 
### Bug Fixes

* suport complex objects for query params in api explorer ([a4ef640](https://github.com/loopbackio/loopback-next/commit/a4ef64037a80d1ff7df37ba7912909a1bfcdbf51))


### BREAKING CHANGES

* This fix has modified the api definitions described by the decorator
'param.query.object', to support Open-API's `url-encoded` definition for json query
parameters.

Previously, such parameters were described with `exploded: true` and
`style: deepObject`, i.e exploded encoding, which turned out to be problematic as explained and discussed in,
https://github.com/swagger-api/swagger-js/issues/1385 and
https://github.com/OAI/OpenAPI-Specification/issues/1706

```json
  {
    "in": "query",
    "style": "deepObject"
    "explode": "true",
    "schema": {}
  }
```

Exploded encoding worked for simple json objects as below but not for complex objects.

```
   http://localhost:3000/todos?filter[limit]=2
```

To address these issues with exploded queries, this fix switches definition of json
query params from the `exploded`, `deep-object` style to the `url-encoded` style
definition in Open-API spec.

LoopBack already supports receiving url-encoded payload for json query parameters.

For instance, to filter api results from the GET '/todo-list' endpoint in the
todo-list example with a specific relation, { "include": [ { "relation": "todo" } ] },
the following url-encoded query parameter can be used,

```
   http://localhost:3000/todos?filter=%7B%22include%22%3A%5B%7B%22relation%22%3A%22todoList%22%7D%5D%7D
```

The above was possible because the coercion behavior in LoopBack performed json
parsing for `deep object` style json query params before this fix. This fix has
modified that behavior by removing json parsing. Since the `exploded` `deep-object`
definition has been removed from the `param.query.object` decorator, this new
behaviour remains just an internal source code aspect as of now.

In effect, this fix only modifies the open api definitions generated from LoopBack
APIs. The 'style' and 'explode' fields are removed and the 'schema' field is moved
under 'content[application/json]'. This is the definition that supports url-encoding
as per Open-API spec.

---

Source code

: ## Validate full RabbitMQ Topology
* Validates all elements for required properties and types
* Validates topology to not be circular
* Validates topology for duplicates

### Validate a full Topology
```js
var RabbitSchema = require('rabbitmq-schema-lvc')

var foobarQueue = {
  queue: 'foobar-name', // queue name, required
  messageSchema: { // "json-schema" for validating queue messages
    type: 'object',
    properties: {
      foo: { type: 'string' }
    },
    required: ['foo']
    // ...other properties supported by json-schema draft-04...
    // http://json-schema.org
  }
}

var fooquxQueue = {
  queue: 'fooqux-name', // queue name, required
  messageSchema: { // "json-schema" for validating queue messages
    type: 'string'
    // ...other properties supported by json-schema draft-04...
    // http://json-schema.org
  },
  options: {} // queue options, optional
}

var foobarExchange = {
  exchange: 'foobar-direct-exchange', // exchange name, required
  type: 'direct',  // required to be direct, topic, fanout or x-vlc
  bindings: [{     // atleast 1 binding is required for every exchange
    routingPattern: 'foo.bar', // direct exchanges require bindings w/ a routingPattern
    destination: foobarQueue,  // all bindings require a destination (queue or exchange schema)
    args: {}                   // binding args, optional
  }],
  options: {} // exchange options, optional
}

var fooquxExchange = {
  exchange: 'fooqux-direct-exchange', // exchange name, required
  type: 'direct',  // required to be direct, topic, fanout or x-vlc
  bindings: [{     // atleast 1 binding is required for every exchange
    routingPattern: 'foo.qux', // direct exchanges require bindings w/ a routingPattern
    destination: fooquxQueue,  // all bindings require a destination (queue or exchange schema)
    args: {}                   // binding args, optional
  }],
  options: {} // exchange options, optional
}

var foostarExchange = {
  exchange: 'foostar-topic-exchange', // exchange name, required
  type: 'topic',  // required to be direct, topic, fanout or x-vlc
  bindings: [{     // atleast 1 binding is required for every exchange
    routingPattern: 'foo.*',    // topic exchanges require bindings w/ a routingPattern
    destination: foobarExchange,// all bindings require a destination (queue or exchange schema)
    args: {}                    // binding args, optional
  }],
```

### The problem
Check each line of the entries for the string "filter". Copy the lines that have it.

### Written response
   http://localhost:3000/todos?filter[limit]=2
For instance, to filter api results from the GET '/todo-list' endpoint in the
   http://localhost:3000/todos?filter=%7B%22include%22%3A%5B%7B%22relation%22%3A%22todoList%22%7D%5D%7D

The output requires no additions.